What to work on:
(a) In the tree-marking post, substitute "website" for "blog" and write out the passage from "As you can clearly" to "pay special attention.".
(b) Proceed with the tree-marking post, starting after its final sentence.

As you can clearly deduce from the lack of recent postings to this blog, I just haven’t been having much fun lately. Oh well, I guess I’ll just have to synopsize an article recently published in the summer 2010 issue of the Wildlife Professional, which is the non-technical quarterly read of The Wildlife Society. The article is entitled “How animals send ‘tree mail.’” If the Camera Codger and Henry, two camera trappers that I greatly admire still read my blog, they and other camera trappers should pay special attention.
Cam McTavish and Michael Gibeau have written a marvelous piece about trees that are used by wildlife as marking posts to inform other animals about their presence. Their research was based on >16,000 camera-nights, plus winter-time tracks in the snow. As a result, these fellows have uncovered a hitherto unknown galaxy of behavior and camera trapping opportunities. As you all know, many species of mammals mark certain trees as a way to alert conspecifics (same species) and other species of their presence. It can be done to mark territorial boundaries, scare away competitors and advertise their physical prowess and sexual state, among other things. Here's a black bear-marked cabbage palm tree I photographed somewhere (I forget) that has some pretty deep claw marks:
Surprising to me, however, is the relatively large number of ways that mammals use to mark trees. This includes biting and scratching by bears; scratching the ground around the trees by canids and felids; rubbing the bark by the mountain goat, bears and wolverine; defecation adjacent to and up to 20+ meters away by canids and felids; and spraying or rubbing of anal matter by the wolverine and felids.

Extracted records
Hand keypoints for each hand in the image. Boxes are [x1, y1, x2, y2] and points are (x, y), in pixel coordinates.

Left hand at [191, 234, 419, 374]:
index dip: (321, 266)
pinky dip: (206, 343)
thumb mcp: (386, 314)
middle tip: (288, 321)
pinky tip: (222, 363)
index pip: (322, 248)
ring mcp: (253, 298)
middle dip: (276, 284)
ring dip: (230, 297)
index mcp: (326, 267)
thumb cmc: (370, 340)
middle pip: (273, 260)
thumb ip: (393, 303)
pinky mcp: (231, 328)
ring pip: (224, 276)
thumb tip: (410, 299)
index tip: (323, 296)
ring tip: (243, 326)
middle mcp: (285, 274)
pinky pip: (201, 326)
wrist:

Exercise responses:
(a)
As you can clearly deduce from the lack of recent postings to this website, I just haven’t been having much fun lately. Oh well, I guess I’ll just have to synopsize an article recently published in the summer 2010 issue of the Wildlife Professional, which is the non-technical quarterly read of The Wildlife Society. The article is entitled “How animals send ‘tree mail.’” If the Camera Codger and Henry, two camera trappers that I greatly admire still read my website, they and other camera trappers should pay special attention.

(b)
Their list of marking species reads like a who’s who of mammalian predators, including grizzly bear, black bear, gray wolf, coyote, red fox, Canada lynx, cougar, wolverine, dog and martin. They also found a fair number of herbivorous species using marker trees: mule deer, white-tail deer, moose, elk, bighorn sheep, mountain goat, red squirrel, wood rat and porcupine. Other research has shown that many other species from bumblebees to hyenas worldwide use scent marking on trees. Feral pigs commonly rub trees around these parts.
We have all seen trees and shrubs marked by claws, antlers and hair, and I have always thought such tree mail was aimed at their own species, but this is emphatically not so! Using camera traps, they documented that marks by grizzly bears caught the attention of mountain goats, for instance, some of whom then also marked the tree, and mule deer will go well out of their way to investigate scent markings. Some marked trees were used by up to seven species.
Any species or size of tree can be marked. Age, girth and bark roughness of the trees make no difference. They are typically found beside animal and human trails and along fire lanes, power line ROWs and, get this, seismic lines! Although aspect (facing direction) makes no difference, they are usually on the downhill side of the trail. Most commonly, communication trees are at trail junctures where many species would tend to cross paths.
In most cases, predators actively used (marked) the trees whereas prey species used them only passively (sniffing). Obviously, predators want to advertise themselves to and fend off other meat-eaters while prey animals just want to learn which killers have recently passed by and might be nearby threats.
Other interesting characteristics of active users are:
-) Scent marks are often made by individuals that are dominant over and tolerant of conspecifics.
-) Scent marking can synchronize menstruation in females of a species.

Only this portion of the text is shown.